Author: Eric Funk, MD (@efunkEM)
ECMO Rounds: Crash Course
Your patient just got cannulated and started on ECMO. Congratulations! Now what?
The initial steps of starting a patient on ECMO get all the glory, but what about the following minutes, hours and days? At a minimum, you will be responsible for managing the patient until they are transported from the ED to the ICU. ED residents rotating in the ICU may be rounding on these patients on a daily basis. Let’s review the basics information that you will need to gather.
Why were they started on ECMO? This will be fairly obvious because you were there when they got cannulated. Coming from the ED, this is most likely due to refractory cardiac arrest, although other indications exist.
Most common sites are femoral artery and vein. Right internal jugular is another common site. Depending on your institution, equipment, patient factors, and provider preference, the patient may be cannulated at other sites as well.
VA or VV
This will be readily apparent based on their cannulation sites. Generally speaking, VA ECMO can assume circulatory and ventilator function, while VV ECMO is unable to provide circulatory function.
Now we are ready to collect some information from the ECMO machinery itself. At our institution we often use the CARDIOHELP System, pictured above. The appearance of the machinery and where to locate the numbers varies by device.
This is the liters/minute of blood flow that the ECMO circuitry is generating. Recall that a normal cardiac output is 4-8L/min. Some patients have no native flow at all, and rely completely on the ECMO flow. Some patients are still generating low levels of native cardiac flow, and therefore the circuit flow must be balanced against the patient’s native flow. Here is a good explanation of the “mixing cloud” that forms when native flow meets ECMO flow:
This is the pump speed of the ECMO circuit. Changing the RPM has an impact on flow.
These values represent the pressures of the inflow and outflow cannulas. Knowing the difference between these may be helpful. High inflow pressures can cause “suction events”, when the cannula suctions against the inside of the vessel, causing drastic drop in flow.
Sweep and FiO2
Sweep is the setting that controls how much CO2 the ECMO machine removes from the blood. Our system has 2 dials that control sweep; one for larger adjustments and one for fine-tuning. Right next to the sweep control is the oxygen mixer, which controls the FiO2. Obtaining optimal oxygen saturations, PaO2 and pCO2 levels is a balance between the ventilator and the ECMO machinery.
Running high volumes of blood through artificial circuitry increases the probability of thromboembolism. Patients must be anticoagulated. This is often done with a heparin or bivalirudin drip, with concomitant monitoring per institutional protocol.

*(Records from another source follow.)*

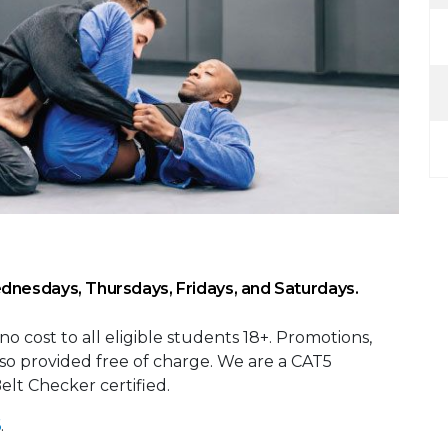
dnesdays, Thursdays, Fridays, and Saturdays.
 no cost to all eligible students 18+. Promotions,
also provided free of charge. We are a CAT5
 Belt Checker certified.
6
.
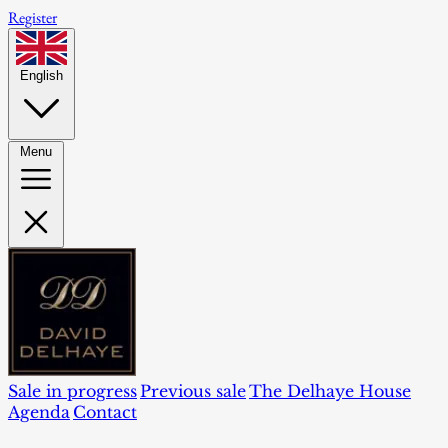
Register
English
Menu
Sale in progress
Previous sale
The Delhaye House
Agenda
Contact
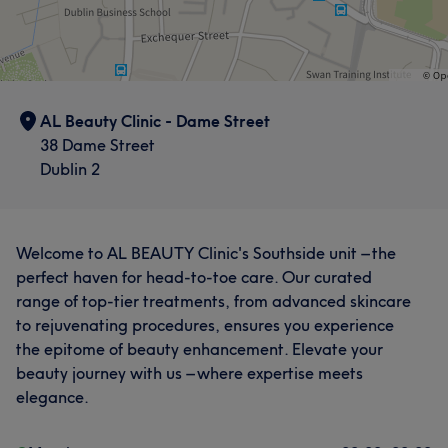
AL Beauty Clinic - Dame Street
38 Dame Street
Dublin 2
Welcome to AL BEAUTY Clinic's Southside unit – the
perfect haven for head-to-toe care. Our curated
range of top-tier treatments, from advanced skincare
to rejuvenating procedures, ensures you experience
What our customers say about Lumina
the epitome of beauty enhancement. Elevate your
beauty journey with us – where expertise meets
Professional
8
Exceptional
8
elegance.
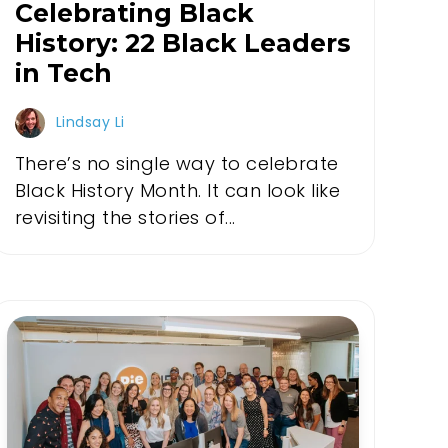
Celebrating Black
History: 22 Black Leaders
in Tech
Lindsay Li
There’s no single way to celebrate
Black History Month. It can look like
revisiting the stories of...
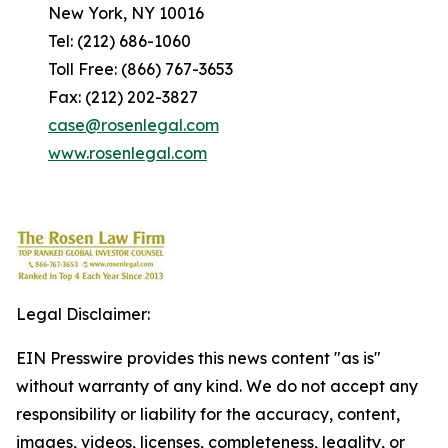
New York, NY 10016
Tel: (212) 686-1060
Toll Free: (866) 767-3653
Fax: (212) 202-3827
case@rosenlegal.com
www.rosenlegal.com
Legal Disclaimer:
EIN Presswire provides this news content "as is"
without warranty of any kind. We do not accept any
responsibility or liability for the accuracy, content,
images, videos, licenses, completeness, legality, or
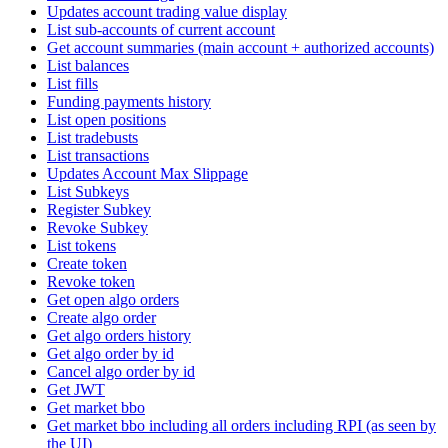
Updates account trading value display
List sub-accounts of current account
Get account summaries (main account + authorized accounts)
List balances
List fills
Funding payments history
List open positions
List tradebusts
List transactions
Updates Account Max Slippage
List Subkeys
Register Subkey
Revoke Subkey
List tokens
Create token
Revoke token
Get open algo orders
Create algo order
Get algo orders history
Get algo order by id
Cancel algo order by id
Get JWT
Get market bbo
Get market bbo including all orders including RPI (as seen by
the UI)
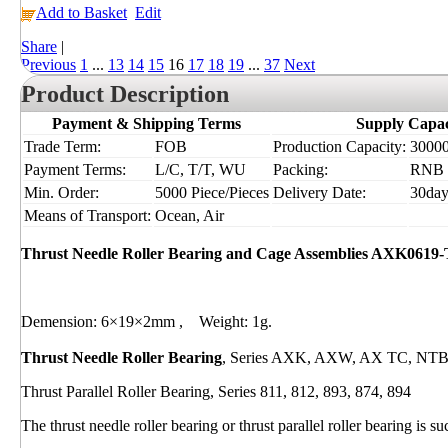
Add to Basket
Edit
Share
|
Previous
1
...
13
14
15
16
17
18
19
...
37
Next
Product Description
Payment & Shipping Terms
Supply Capac
Trade Term:
FOB
Production Capacity:
30000
Payment Terms:
L/C, T/T, WU
Packing:
RNB
Min. Order:
5000 Piece/Pieces
Delivery Date:
30day
Means of Transport:
Ocean, Air
Thrust Needle Roller Bearing and Cage Assemblies AXK0619
Demension: 6×19×2mm , Weight: 1g.
Thrust Needle Roller Bearing
, Series AXK, AXW, AX TC, NT
Thrust Parallel Roller Bearing, Series 811, 812, 893, 874, 894
The thrust needle roller bearing or thrust parallel roller bearing is 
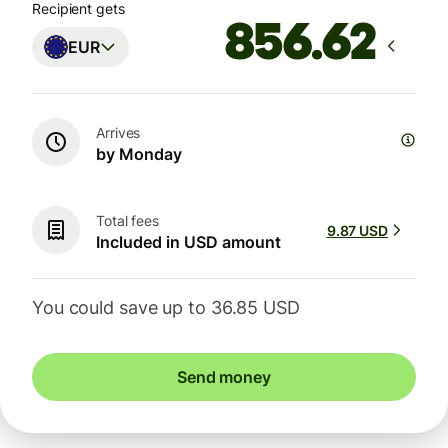
Recipient gets
EUR
Arrives
by Monday
Total fees
9.87 USD
Included in USD amount
You could save up to 36.85 USD
Send money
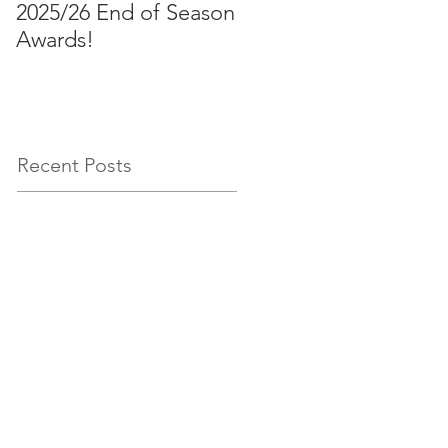
2025/26 End of Season
Aussies 2026!
Awards!
Recent Posts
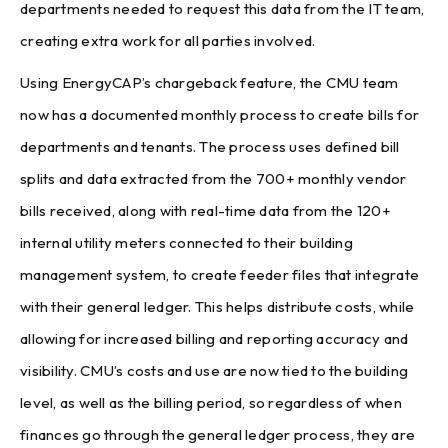
departments needed to request this data from the IT team,
creating extra work for all parties involved.
Using EnergyCAP’s chargeback feature, the CMU team
now has a documented monthly process to create bills for
departments and tenants. The process uses defined bill
splits and data extracted from the 700+ monthly vendor
bills received, along with real-time data from the 120+
internal utility meters connected to their building
management system, to create feeder files that integrate
with their general ledger. This helps distribute costs, while
allowing for increased billing and reporting accuracy and
visibility. CMU’s costs and use are now tied to the building
level, as well as the billing period, so regardless of when
finances go through the general ledger process, they are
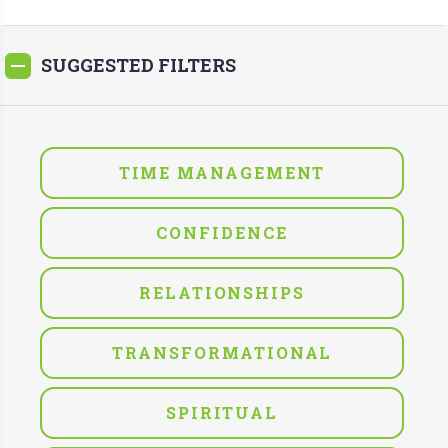
SUGGESTED FILTERS
TIME MANAGEMENT
CONFIDENCE
RELATIONSHIPS
TRANSFORMATIONAL
SPIRITUAL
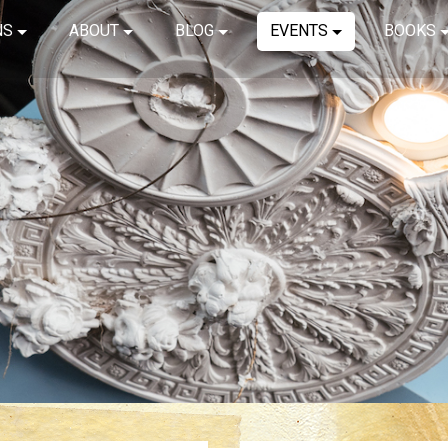
NS
ABOUT
BLOG
EVENTS
BOOKS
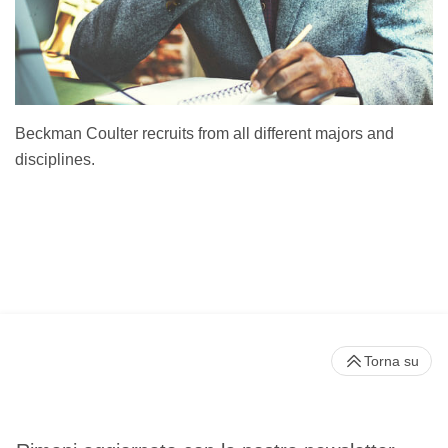
Beckman Coulter recruits from all different majors and
disciplines.
Torna su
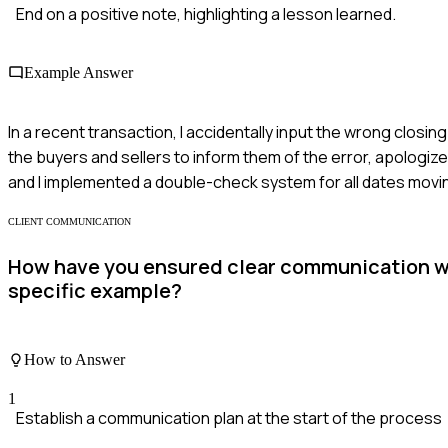
End on a positive note, highlighting a lesson learned.
Example Answer
In a recent transaction, I accidentally input the wrong clos
the buyers and sellers to inform them of the error, apologiz
and I implemented a double-check system for all dates movi
CLIENT COMMUNICATION
How have you ensured clear communication wit
specific example?
How to Answer
1
Establish a communication plan at the start of the process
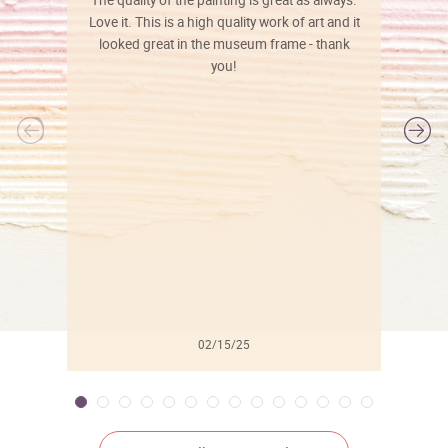
The quality of the painting is great as always.
Love it. This is a high quality work of art and it
looked great in the museum frame - thank
you!
l
02/15/25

Foreign bodies can be a nidus for infection. Patients may stay on ECMO for weeks or months, and infection is always a concern. Consider starting your patient on empiric antibiotics to help prevent this. Cefazolin and vancomycin are a common combination.
Other information to consider
- Ventilator: Not all ECMO patients are on a ventilator, but those who are require balancing ventilator settings with ECMO settings to provide appropriate oxygenation and ventilation.
- PA catheter: Select patients may have Swan-Ganz catheters in place, allowing for continuous monitoring of hemodynamic parameters including cardiac index, wedge pressure, pulmonary artery pressures and CVP.
- SVO2 and ABGs can be drawn from both the patient and from the ECMO circuit and compared. This is usually scheduled multiple times per day, with more frequent checks as needed with any change in clinical status. Pay close attention to where the blood gas was drawn as there can be big difference between right and left arms depending on the location of the mixing cloud.